Mumbai: The Union Budget was “disappointing” as it lacked a vision, though measures like relaxing the fiscal deficit target and simplifying income tax are positives, the PM’s economic advisory council member Ashima Goyal has said.
Goyal, who is a part-time member of the Economic Advisory Council to the Prime Minister (EAC-PM), also said that it was a “surprise” not to have a mention of the word ‘slowdown’ in the nearly three-hour long speech by finance minister Nirmala Sitharaman.
The budget document is a “balancing act” between fiscal stimulus to drive growth and the need to be responsible on spending, she said at the Indira Gandhi Institute for Development Research here over the weekend.
“Overall it (Budget) was disappointing because they didn’t bring out the vision as a first real budget of a new government. It had to give a vision,” the eminent economist said.
India’s GDP growth is expected to slip to a decadal low of 5 per cent this fiscal, pressured by domestic factors like drop in consumption, as well as global issues.
“Surprising thing is that coming at a time when everybody is disturbed about a slowdown, the word slowdown is not used at all in almost three-hour long speech. There was no discussion on how the Budget is going to attack slowdown,” Goyal said.

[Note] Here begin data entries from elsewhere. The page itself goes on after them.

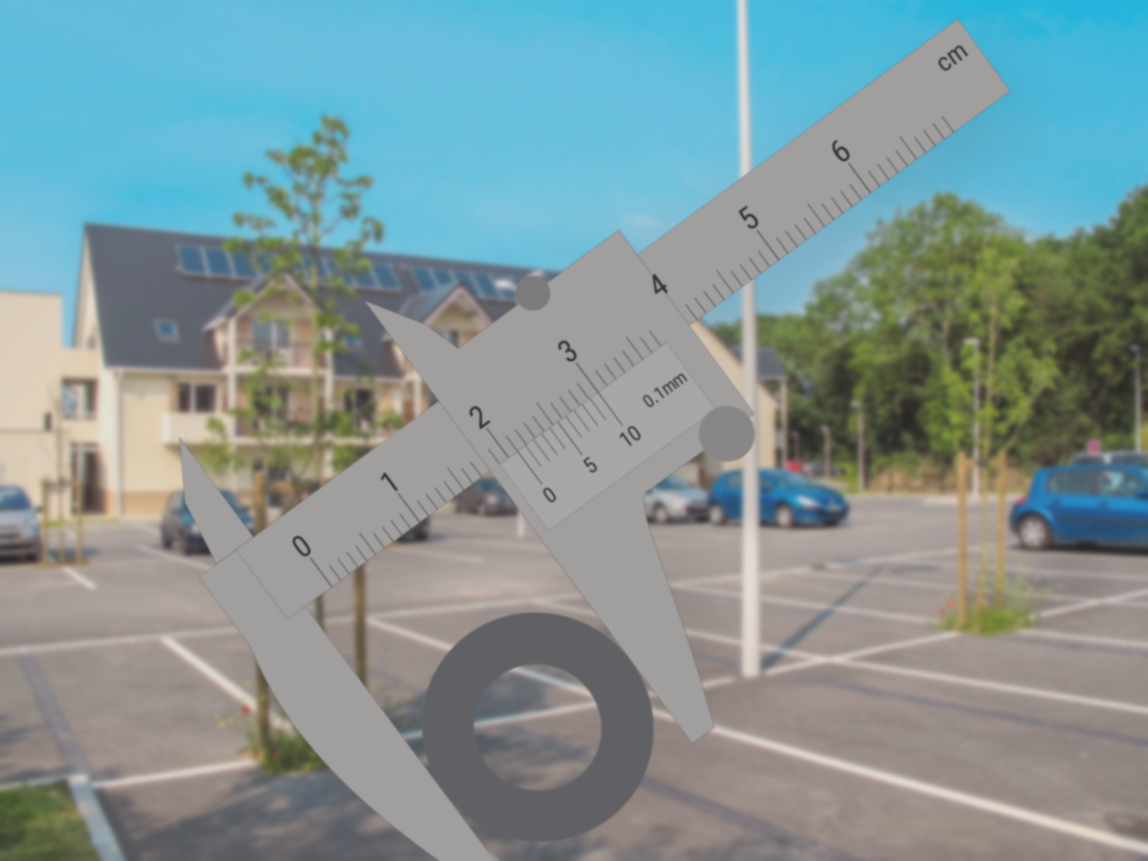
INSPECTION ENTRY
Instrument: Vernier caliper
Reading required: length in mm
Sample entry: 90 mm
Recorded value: 21.0 mm
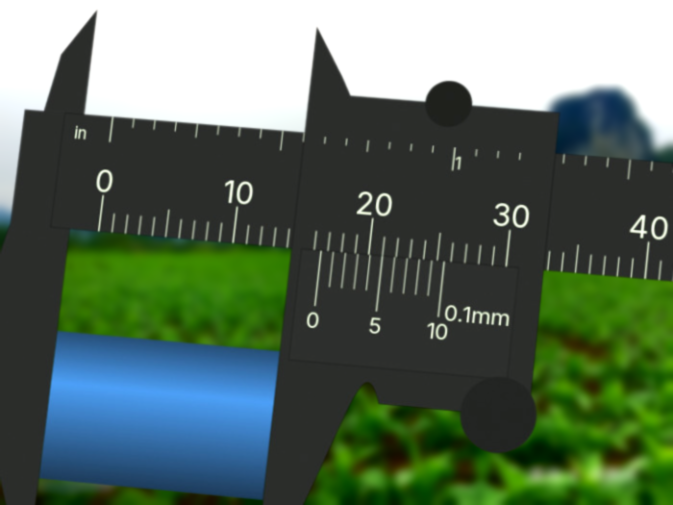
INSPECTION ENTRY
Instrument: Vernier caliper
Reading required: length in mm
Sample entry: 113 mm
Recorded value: 16.5 mm
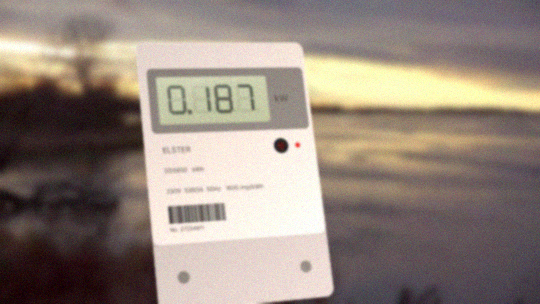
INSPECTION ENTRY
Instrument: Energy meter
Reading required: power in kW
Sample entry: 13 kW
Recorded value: 0.187 kW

She further said Sitharaman was in a “catch-22” situation from the word go in the Budget making process, wherein any action would have left someone unhappy.
However, the finance minister has achieved a “balancing act” through her moves, Goyal said.
She elaborated that by adopting the ‘exit clause’ under the Fiscal Responsibility and Budget Management (FRBM) Act, the government gave a stimulus to growth and yet affirmed commitment to rules against fiscal profligacy.
To drive the point further, she said a 0.5 percentage point relaxation in fiscal deficit target offered under the exit clause makes lot of resources available, considering that the overall size of the economy is nearly USD 3 trillion.
Goyal also welcomed the government’s resolve not to adopt policies similar to the response following the 2008 financial crisis.
She said in 2008-09, the fiscal deficit had gone up by 4 percentage points and the interest rates were also taken to record lows to stimulate growth.
There is also an attempt by the government to direct expenditure more towards capital expenditure, which suggests that the quality of the fiscal deficit is better now.
The Budget also has other positives like the ones on taxation, where there is greater focus on trust and simplification, she said, welcoming the debated moves on exemptions.
The government’s moves on frontloading expenditure to early part of the fiscal year will also help, she said.
The measures on helping smaller non-bank lenders will prop up the economy as liquidity is still an issue for lot of players in the system, she noted.
The government has been “opportunistic” on the transparency front, she said, adding that credibility has been added by stating the off-budget borrowings through entities like the Food Corporation of India.
On banks’ reluctance to pass on RBI’s rate cuts, she cited pressure from both the elevated small savings interest rates and also the dependence of a large population on interest income.
“We are not willing as an economy to move to a lower interest rate, lower inflation economy,” she said.
On the resource mobilisation front, she acknowledged that people are getting “cynical” with the privatisation targets after a massive under-performance on this front in FY20, but seemed to suggest that work already undertaken, like in the case of Air India, will reap revenues.
Meanwhile, she also flagged implementation issues on the budgetary targets, suggesting that the revenue increase targets are very high.
Goyal also pitched for a relook at the the subsidy model, highlighting food subsidies to illustrate that the consumption habits have changed.